Posted by Sarah Leichty
According to the article, data tidying is the process of “structuring datasets to facilitate analysis”(Wickham). This relates to our class discussions, since we have been practicing techniques with SQL in order to quickly pull information from a dataset. The class as a whole is centered around learning how to handle data in a logical way that leads to fruitful data analysis and organization instead of getting lost in piles of numbers. Finding a way to place data in easily organized tables is a common tie between this article and the AGRON 590 course. We’ve talked about Codd’s 3rd normal form in class and tidy data follows this form. In the article, tidy data is categorized as a table in which: 1. Each variable forms a column. 2. Each observation forms a row. 3. Each type of observational unit forms a table (Wickham) Thus, our classwork on relational databases ties in nicely with the framework of tidy datasets. Another concept we have discussed in class which pops up here is the mention of not putting multiple values in a single column to make the data analysis part of the process less of a hassle.
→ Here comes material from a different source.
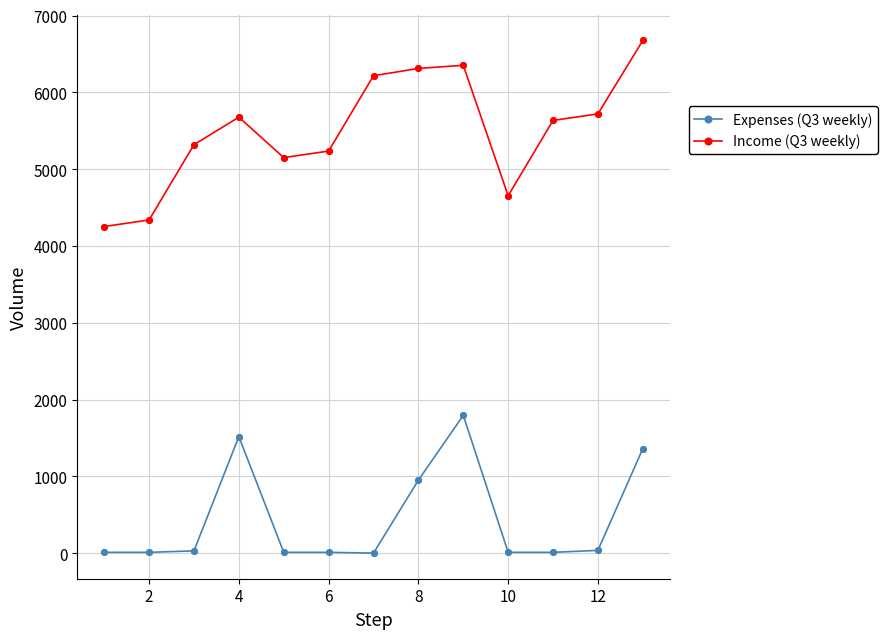

Which series has the largest total across all categories?

Income (Q3 weekly)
The benefits of keeping data tidy are that a tidy dataset can be used as an input and return an output that in turn can be used as an input for another analysis. Also, variables are stored in “a consistent, explicit manner” (Wickman). Tidy data are also more easily manipulated by tools that are attuned to working with tidy data. Due to a plethora or tools, even multidimensionla arrays will be able to be made more efficient with tidy data structures. Also, a benefit of tidy datasets is the simple set of tools needed “todeal with a wide range of un-tidy datasets” (Wickham).
The drawbacks to tidy data are that tidy data is only useful if there are tidy data tools that improve workflow. Otherwise, organizing the data in this way would not be worthwhile if it didn’t help with the analysis process.